Advice to Procurement Professionals: Remember What You Want

Bidders are highly motivated to do well: to submit, on time, a compliant proposal that will score well and offer the lowest price they can. So why don’t they do better? A major reason is the complexity of bid documents.  Simpler documents will lead to fewer questions during the process, and to better responses at the end of the process, where “better” means closer to the requirement, easier to evaluate, and more competitively priced. Herewith, some practical suggestions for keeping it simple.

This second in my series for procurement professionals focuses on remembering “what you want” – and asking for just that, just as specifically as you can.

Ask Just for What You Want

Ask for just what you want to see in the proposal. Don’t use overview (introductory, explanatory, context-setting) statements followed by the detailed list of requirements. Bidders go through those overviews to identify topics, compare them to the detailed list (looking for duplications or contradictions), and then try to figure out how to organize their response so they answer all the points from the overview and from the detailed list, in the order you expected.

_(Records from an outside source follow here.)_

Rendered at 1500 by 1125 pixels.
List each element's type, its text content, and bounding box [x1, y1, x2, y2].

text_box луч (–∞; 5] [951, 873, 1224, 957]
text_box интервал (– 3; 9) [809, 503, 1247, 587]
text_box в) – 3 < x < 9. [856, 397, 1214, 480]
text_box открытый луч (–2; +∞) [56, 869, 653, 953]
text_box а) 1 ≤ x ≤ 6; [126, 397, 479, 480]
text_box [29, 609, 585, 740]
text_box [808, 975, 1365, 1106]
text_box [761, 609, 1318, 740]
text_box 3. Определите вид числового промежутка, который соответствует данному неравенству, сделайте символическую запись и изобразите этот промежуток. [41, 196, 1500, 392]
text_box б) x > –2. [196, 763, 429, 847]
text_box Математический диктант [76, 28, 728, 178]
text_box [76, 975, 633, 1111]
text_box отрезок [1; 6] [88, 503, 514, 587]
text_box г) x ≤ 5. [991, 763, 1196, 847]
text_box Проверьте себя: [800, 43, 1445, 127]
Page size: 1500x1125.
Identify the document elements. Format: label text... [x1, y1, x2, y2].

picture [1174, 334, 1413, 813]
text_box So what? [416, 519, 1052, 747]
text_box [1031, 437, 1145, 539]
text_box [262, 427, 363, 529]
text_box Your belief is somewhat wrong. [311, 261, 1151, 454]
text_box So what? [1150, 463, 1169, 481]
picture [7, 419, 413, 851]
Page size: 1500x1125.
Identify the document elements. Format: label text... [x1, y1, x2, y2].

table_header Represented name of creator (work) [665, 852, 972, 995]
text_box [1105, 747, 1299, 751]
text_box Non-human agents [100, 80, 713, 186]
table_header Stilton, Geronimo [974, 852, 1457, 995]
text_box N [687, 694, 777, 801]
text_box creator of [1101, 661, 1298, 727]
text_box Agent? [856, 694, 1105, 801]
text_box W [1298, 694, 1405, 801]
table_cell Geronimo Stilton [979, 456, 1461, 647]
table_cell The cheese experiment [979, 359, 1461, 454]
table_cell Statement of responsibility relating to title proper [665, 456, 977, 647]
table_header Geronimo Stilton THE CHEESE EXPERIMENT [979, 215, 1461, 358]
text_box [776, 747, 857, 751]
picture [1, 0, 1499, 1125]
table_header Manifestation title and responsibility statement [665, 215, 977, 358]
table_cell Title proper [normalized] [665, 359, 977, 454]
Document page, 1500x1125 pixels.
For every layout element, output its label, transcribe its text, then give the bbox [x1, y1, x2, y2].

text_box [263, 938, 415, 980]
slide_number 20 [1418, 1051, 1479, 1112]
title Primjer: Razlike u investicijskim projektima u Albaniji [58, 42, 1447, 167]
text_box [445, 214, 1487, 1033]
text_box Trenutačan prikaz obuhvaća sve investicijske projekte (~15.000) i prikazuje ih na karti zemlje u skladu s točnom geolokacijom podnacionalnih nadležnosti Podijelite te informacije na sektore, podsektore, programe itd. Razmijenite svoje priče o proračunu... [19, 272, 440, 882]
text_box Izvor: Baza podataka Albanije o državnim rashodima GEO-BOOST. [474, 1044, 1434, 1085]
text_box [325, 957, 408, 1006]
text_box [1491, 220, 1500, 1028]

Ask Specifically for What You Want

Ask as specifically as possible for the information you want, avoiding general words that set no parameters on the response. For example, don’t ask bidders to “describe their approach to procurement.” Instead, ask something like this:

“Provide this information on your procurement function:

  • organization chart
  • position roles and responsibilities
  • standards (e.g. applicable regulatory or quality regimes, industry protocols)
  • process (i.e. steps from identifying the need to acquiring the goods/service)
  • controls (e.g. fraud prevention, corporate approval authorities)”

Without that specific direction, every bidder will take their best guess at what should be included and will likely give you more than you want or need.



 

This post is based on an article I wrote for the National Institute of Government Purchasing, Canada West Chapter.